WORK TO BE COMPLETED:
All lines in the data that hold the word "root" need copying.

Per-instance keypoint data:
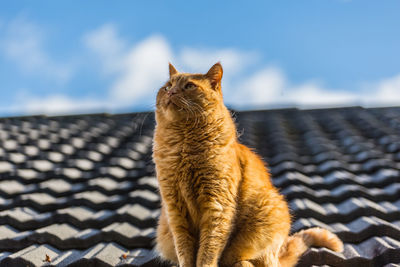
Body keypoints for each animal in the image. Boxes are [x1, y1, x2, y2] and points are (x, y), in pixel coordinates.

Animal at [152, 62, 342, 267]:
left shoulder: (218, 208)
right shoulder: (175, 211)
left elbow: (208, 251)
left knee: (246, 259)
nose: (172, 92)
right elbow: (185, 251)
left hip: (266, 214)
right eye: (167, 87)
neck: (184, 147)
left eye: (189, 86)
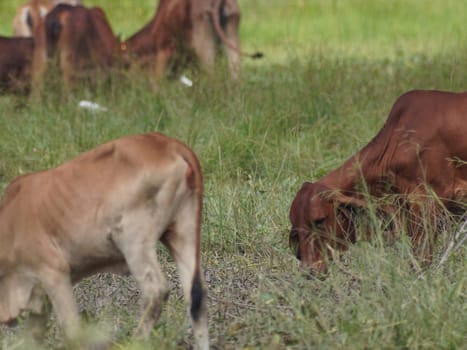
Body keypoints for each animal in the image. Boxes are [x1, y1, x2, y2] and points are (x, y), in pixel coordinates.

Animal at [0, 132, 209, 350]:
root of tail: (168, 143)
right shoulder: (40, 296)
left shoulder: (53, 272)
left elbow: (71, 329)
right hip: (183, 231)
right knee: (197, 297)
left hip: (133, 240)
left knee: (156, 290)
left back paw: (135, 341)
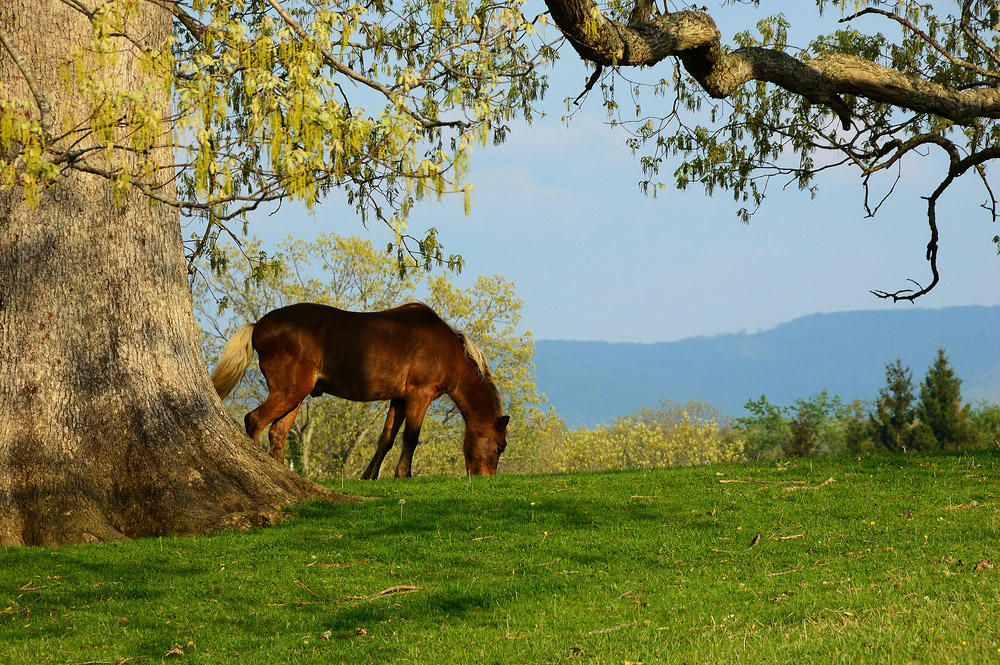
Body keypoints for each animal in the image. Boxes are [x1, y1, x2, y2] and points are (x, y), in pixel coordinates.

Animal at [209, 300, 508, 478]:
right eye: (499, 447)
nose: (485, 479)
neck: (447, 350)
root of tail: (258, 326)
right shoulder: (419, 395)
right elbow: (411, 437)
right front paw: (403, 474)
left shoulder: (399, 400)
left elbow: (386, 439)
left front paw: (369, 475)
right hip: (288, 393)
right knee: (254, 420)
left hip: (293, 396)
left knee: (277, 434)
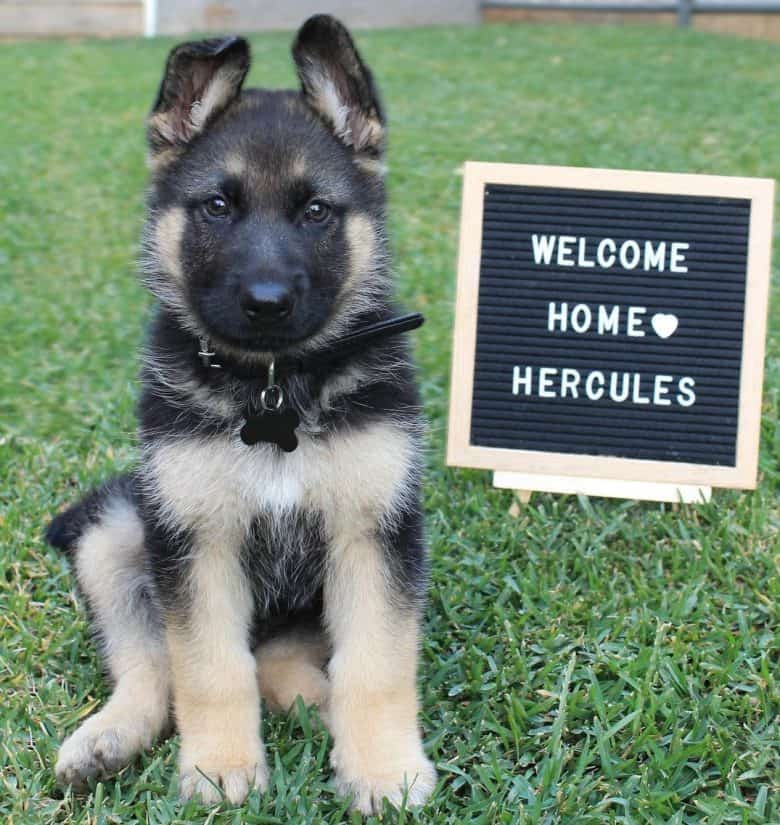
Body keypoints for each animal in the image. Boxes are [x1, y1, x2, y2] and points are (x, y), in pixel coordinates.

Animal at [46, 12, 436, 812]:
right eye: (217, 207)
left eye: (316, 211)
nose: (266, 303)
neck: (274, 385)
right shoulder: (195, 541)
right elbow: (206, 667)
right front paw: (219, 766)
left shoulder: (374, 536)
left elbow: (377, 665)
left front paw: (383, 770)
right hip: (116, 531)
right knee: (153, 665)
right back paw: (107, 738)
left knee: (283, 661)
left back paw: (319, 705)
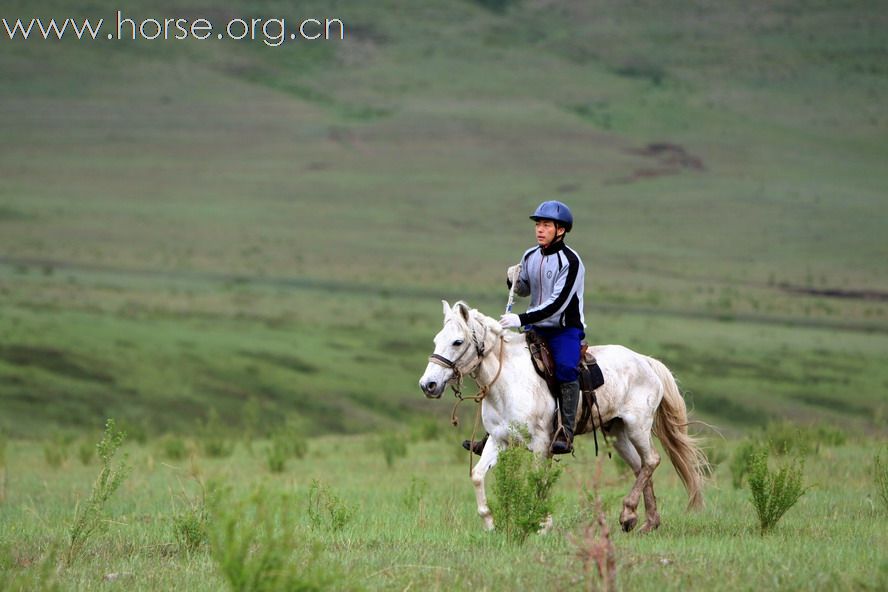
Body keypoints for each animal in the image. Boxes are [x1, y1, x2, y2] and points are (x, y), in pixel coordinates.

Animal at [418, 300, 708, 532]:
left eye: (457, 341)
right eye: (435, 340)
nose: (428, 385)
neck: (507, 382)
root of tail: (646, 361)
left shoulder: (540, 444)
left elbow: (537, 479)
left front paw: (541, 524)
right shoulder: (499, 440)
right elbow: (478, 475)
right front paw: (489, 522)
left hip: (638, 427)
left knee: (651, 461)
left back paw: (631, 512)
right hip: (617, 432)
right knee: (640, 466)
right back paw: (643, 521)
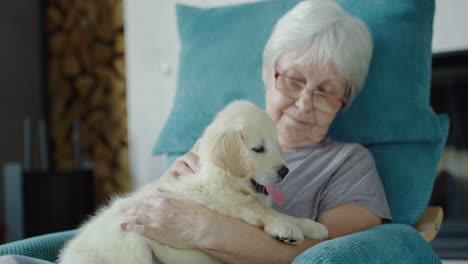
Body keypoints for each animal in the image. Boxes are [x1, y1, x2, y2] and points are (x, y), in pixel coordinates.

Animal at [58, 100, 328, 262]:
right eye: (258, 149)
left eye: (276, 145)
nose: (285, 171)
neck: (220, 180)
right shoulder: (229, 204)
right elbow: (263, 210)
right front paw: (285, 227)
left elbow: (281, 211)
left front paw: (311, 226)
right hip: (130, 241)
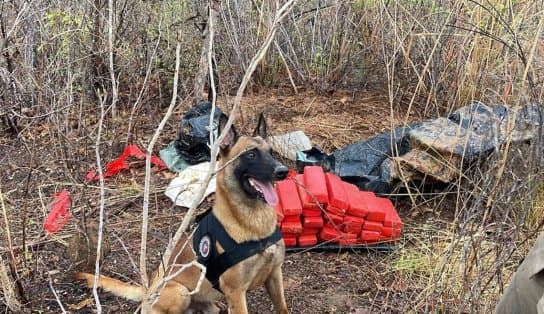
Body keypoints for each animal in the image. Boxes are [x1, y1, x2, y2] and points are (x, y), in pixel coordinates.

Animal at [76, 113, 292, 314]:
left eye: (271, 152)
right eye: (251, 155)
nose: (284, 171)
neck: (254, 222)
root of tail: (148, 290)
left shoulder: (275, 275)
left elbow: (283, 307)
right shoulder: (236, 292)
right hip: (180, 292)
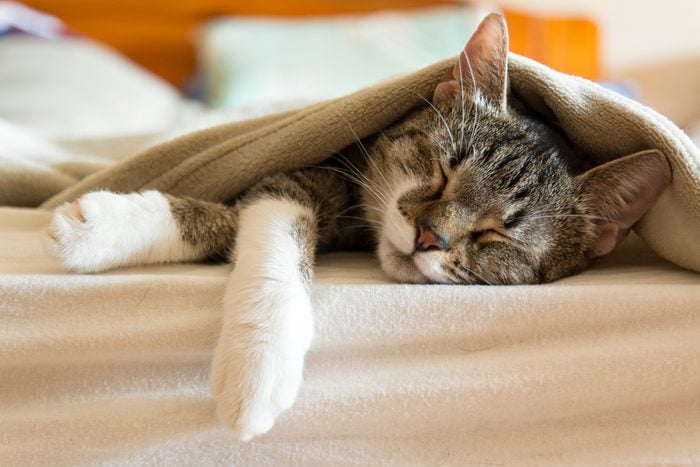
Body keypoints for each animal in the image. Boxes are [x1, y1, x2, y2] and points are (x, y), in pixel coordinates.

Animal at [46, 12, 668, 440]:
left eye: (497, 234)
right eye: (443, 170)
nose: (429, 237)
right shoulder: (303, 172)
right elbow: (265, 217)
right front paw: (103, 227)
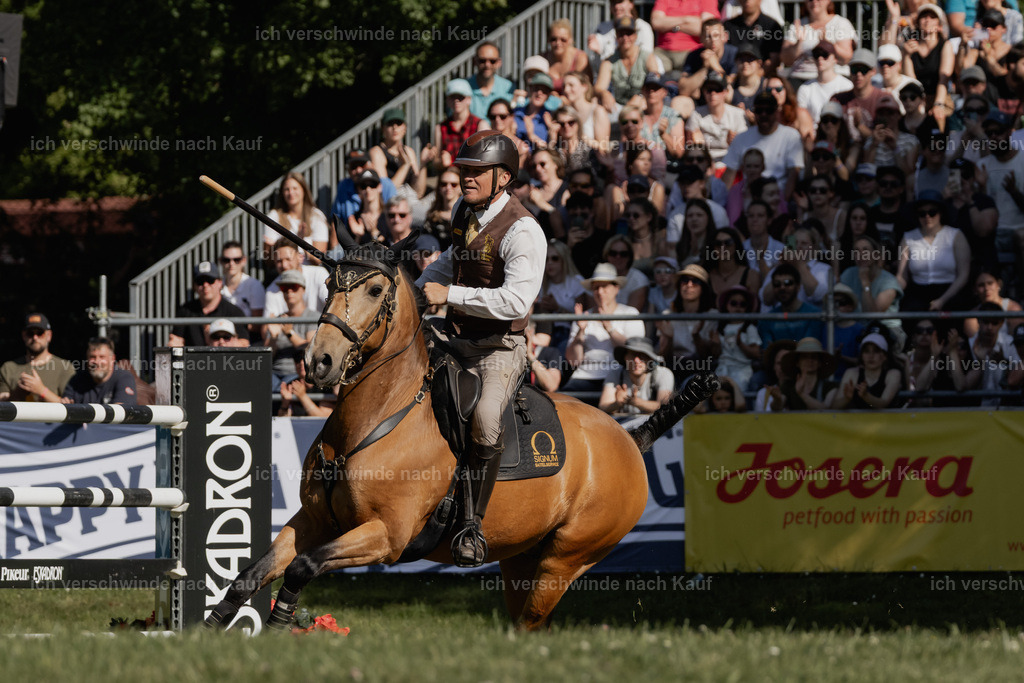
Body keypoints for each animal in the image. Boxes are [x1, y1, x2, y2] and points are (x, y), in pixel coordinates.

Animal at [204, 239, 717, 631]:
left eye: (374, 288)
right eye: (330, 285)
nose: (320, 362)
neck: (376, 420)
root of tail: (631, 440)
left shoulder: (385, 536)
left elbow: (302, 566)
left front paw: (280, 622)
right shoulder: (314, 521)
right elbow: (252, 574)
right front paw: (212, 629)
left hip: (565, 561)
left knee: (533, 620)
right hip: (520, 561)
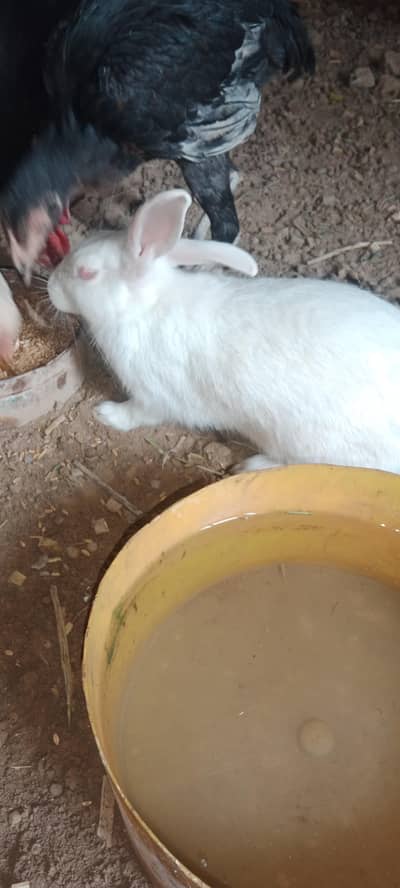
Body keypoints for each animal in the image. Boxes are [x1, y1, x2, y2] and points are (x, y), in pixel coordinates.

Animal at [47, 188, 400, 475]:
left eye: (86, 273)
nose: (50, 287)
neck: (143, 308)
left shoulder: (153, 395)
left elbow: (138, 414)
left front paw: (106, 413)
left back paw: (252, 465)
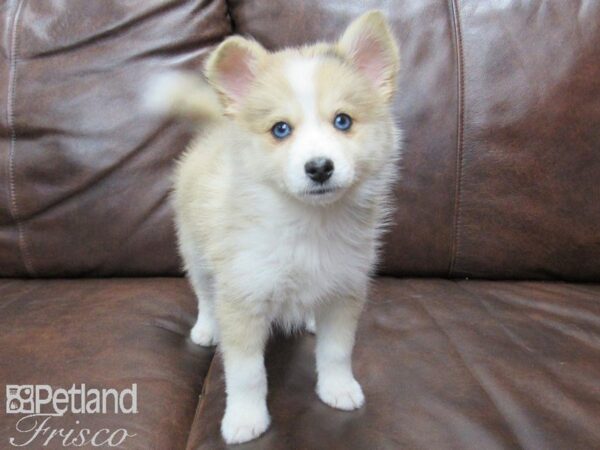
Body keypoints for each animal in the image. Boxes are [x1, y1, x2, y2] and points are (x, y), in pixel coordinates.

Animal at [147, 8, 400, 444]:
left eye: (343, 121)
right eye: (281, 129)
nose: (319, 167)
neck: (309, 223)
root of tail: (218, 127)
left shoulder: (345, 290)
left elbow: (337, 351)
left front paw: (338, 388)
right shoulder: (243, 298)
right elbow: (247, 373)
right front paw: (245, 419)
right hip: (196, 255)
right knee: (204, 295)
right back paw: (205, 328)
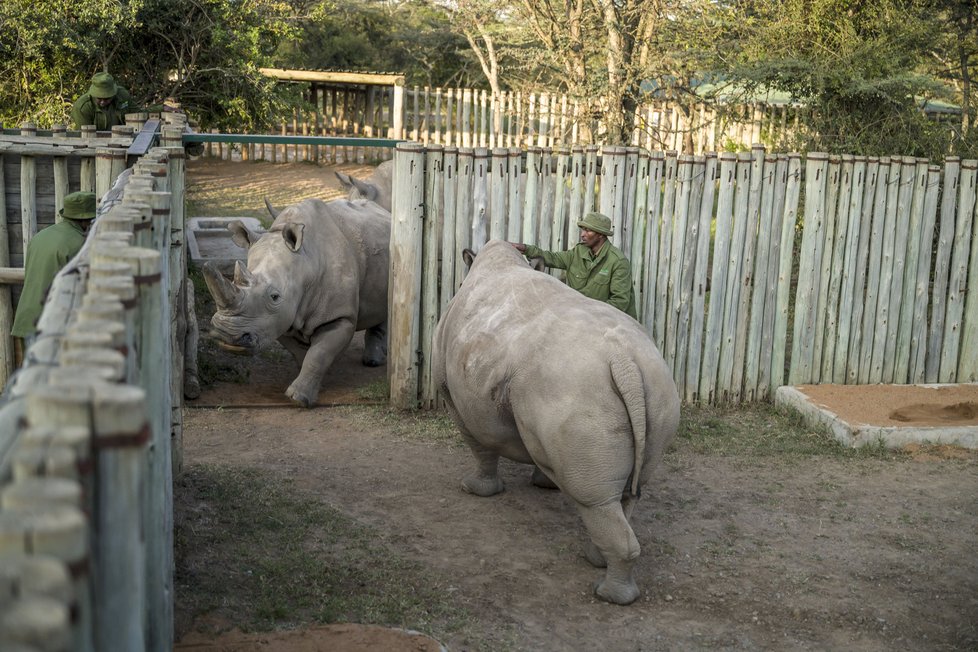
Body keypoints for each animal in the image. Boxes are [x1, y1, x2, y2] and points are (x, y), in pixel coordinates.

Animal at [202, 196, 388, 404]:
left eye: (274, 297)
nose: (226, 336)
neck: (305, 264)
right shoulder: (281, 318)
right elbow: (302, 352)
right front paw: (305, 375)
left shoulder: (339, 316)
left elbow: (318, 354)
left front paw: (299, 398)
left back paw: (372, 362)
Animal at [434, 239, 680, 608]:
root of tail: (624, 361)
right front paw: (543, 483)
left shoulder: (457, 396)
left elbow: (480, 446)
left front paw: (475, 489)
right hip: (656, 390)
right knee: (629, 491)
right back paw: (599, 560)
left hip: (574, 389)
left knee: (594, 499)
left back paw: (607, 594)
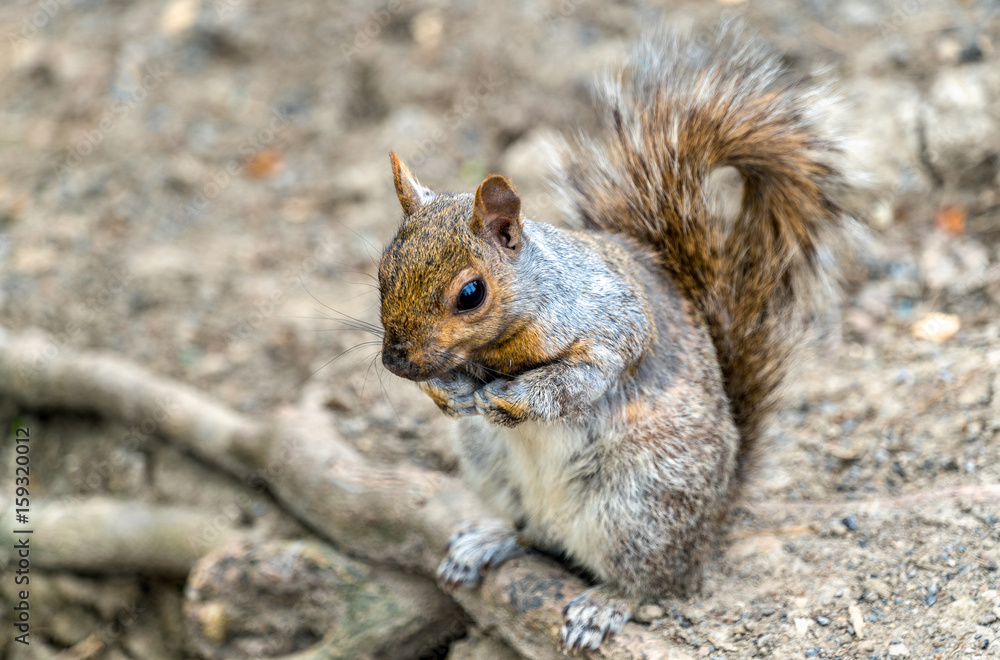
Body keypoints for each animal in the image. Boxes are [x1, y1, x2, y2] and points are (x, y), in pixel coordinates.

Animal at [376, 21, 860, 656]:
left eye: (471, 293)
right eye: (382, 269)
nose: (395, 362)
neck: (500, 345)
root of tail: (714, 518)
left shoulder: (613, 323)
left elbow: (578, 379)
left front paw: (510, 399)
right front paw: (451, 396)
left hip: (642, 504)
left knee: (651, 579)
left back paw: (605, 603)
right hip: (497, 472)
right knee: (535, 532)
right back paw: (490, 540)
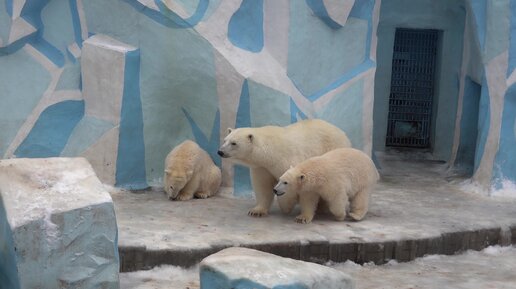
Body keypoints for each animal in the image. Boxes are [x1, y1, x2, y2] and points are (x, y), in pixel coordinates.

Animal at [216, 118, 352, 216]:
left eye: (234, 143)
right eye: (225, 140)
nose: (220, 152)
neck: (270, 152)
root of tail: (343, 133)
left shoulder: (287, 160)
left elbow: (296, 184)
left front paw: (287, 206)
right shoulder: (262, 167)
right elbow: (263, 186)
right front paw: (256, 211)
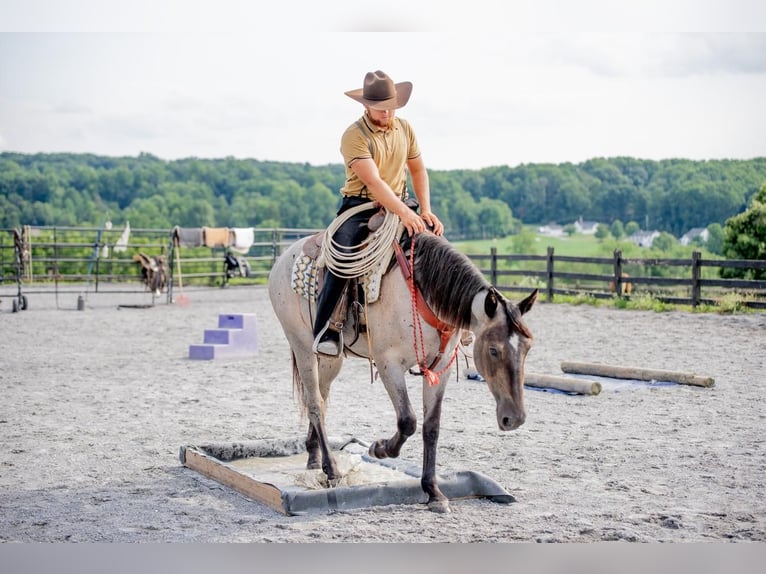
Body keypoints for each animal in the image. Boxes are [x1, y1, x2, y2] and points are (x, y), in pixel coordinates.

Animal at [270, 232, 540, 516]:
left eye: (528, 347)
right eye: (493, 350)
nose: (515, 418)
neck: (424, 291)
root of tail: (284, 257)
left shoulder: (439, 367)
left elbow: (431, 427)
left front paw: (433, 492)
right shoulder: (388, 363)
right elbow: (408, 420)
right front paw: (379, 449)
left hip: (330, 359)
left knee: (321, 398)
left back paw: (314, 457)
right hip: (301, 345)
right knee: (314, 404)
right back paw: (332, 470)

SOLUTION:
root of tail: (168, 143)
root of tail: (258, 326)
root of tail: (646, 361)
root of tail: (148, 290)
root of tail: (631, 440)
root of tail: (218, 127)
root of tail: (624, 361)
root of tail: (714, 518)
root of tail: (343, 133)
root of tail: (284, 257)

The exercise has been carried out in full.